[People photos with keypoints]
#####
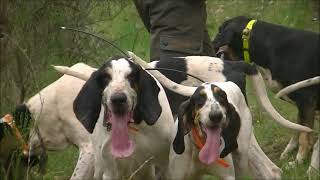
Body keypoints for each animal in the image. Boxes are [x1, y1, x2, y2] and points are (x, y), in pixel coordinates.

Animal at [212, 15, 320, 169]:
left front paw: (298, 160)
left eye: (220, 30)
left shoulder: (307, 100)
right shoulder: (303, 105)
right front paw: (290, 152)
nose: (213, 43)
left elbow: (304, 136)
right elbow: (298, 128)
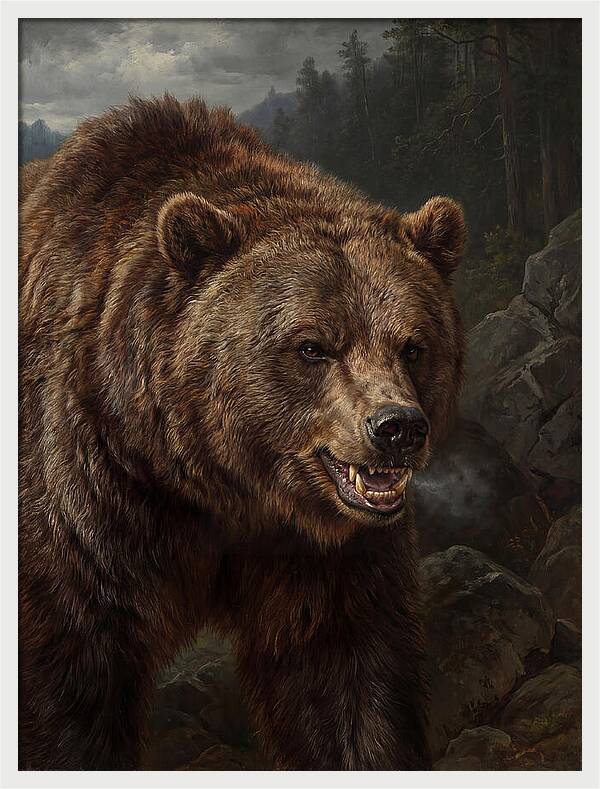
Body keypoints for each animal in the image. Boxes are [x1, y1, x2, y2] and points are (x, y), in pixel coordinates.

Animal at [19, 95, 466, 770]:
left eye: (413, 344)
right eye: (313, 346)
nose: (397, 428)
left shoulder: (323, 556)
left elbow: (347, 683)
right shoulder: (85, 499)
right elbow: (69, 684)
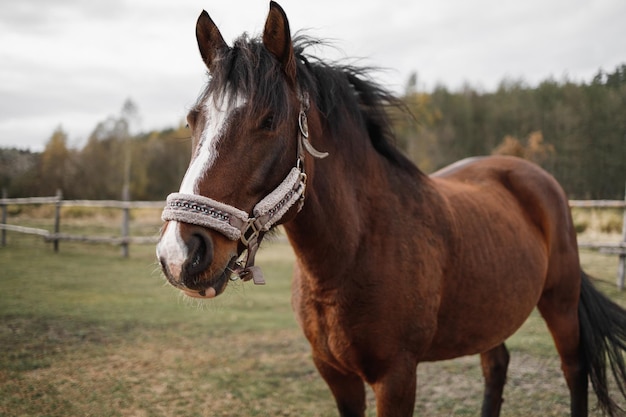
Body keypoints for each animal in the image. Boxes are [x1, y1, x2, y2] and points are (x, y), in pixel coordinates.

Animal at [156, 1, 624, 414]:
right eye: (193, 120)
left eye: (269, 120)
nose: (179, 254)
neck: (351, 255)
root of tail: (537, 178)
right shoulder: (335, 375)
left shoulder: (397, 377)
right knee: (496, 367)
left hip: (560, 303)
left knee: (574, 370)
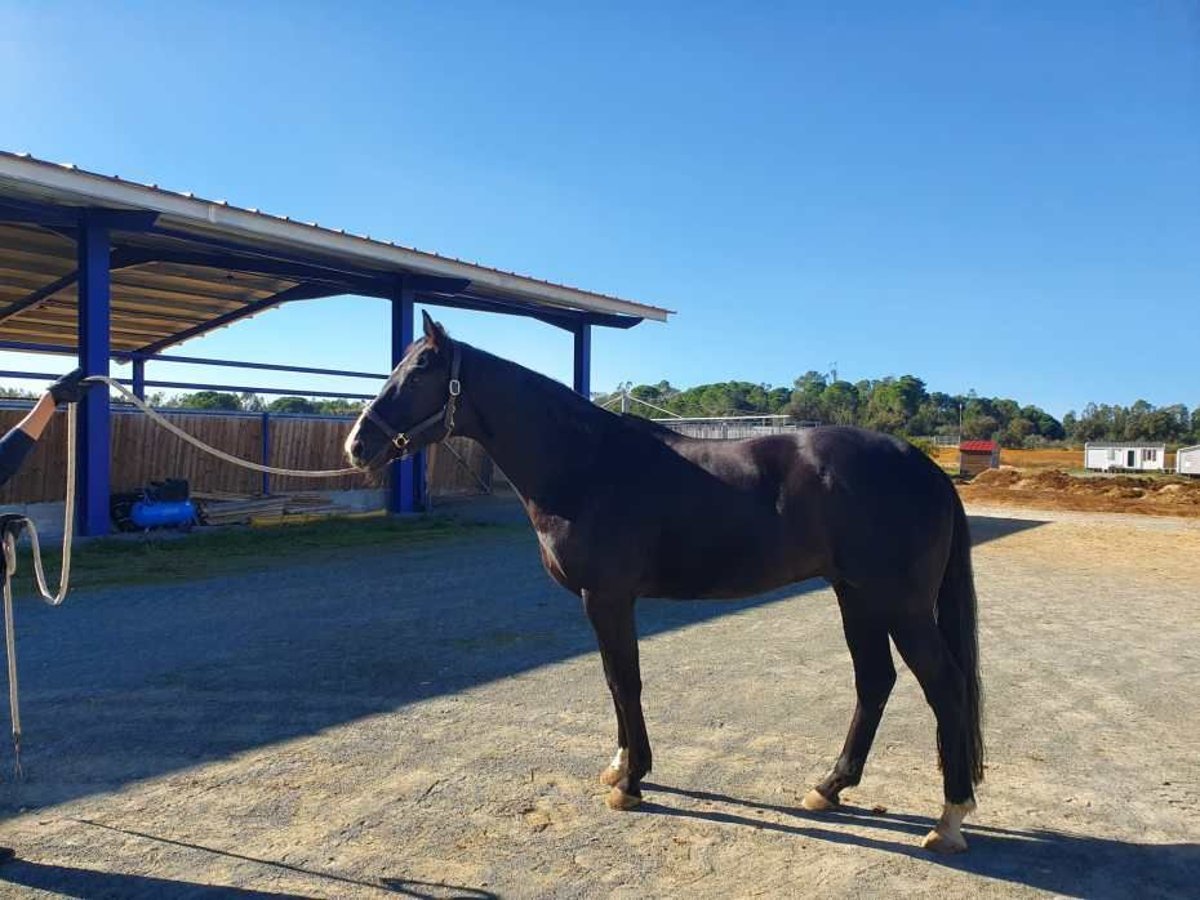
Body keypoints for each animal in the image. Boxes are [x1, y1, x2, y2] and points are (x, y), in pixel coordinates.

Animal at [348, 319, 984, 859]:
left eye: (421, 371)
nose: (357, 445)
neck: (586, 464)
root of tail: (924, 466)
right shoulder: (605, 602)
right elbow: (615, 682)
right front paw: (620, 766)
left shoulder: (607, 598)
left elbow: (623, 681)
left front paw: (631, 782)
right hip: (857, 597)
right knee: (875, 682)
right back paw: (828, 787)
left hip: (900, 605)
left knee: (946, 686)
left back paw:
#####
*Exercise instructions:*
Which lines in the data above hold the string "shoulder"? Return each of them.

*Task solution:*
left shoulder: (307, 100)
right shoulder: (303, 105)
left shoulder: (323, 556)
right shoulder: (85, 499)
right shoulder: (335, 375)
left shoulder: (397, 377)
right shoulder: (605, 602)
left shoulder: (607, 598)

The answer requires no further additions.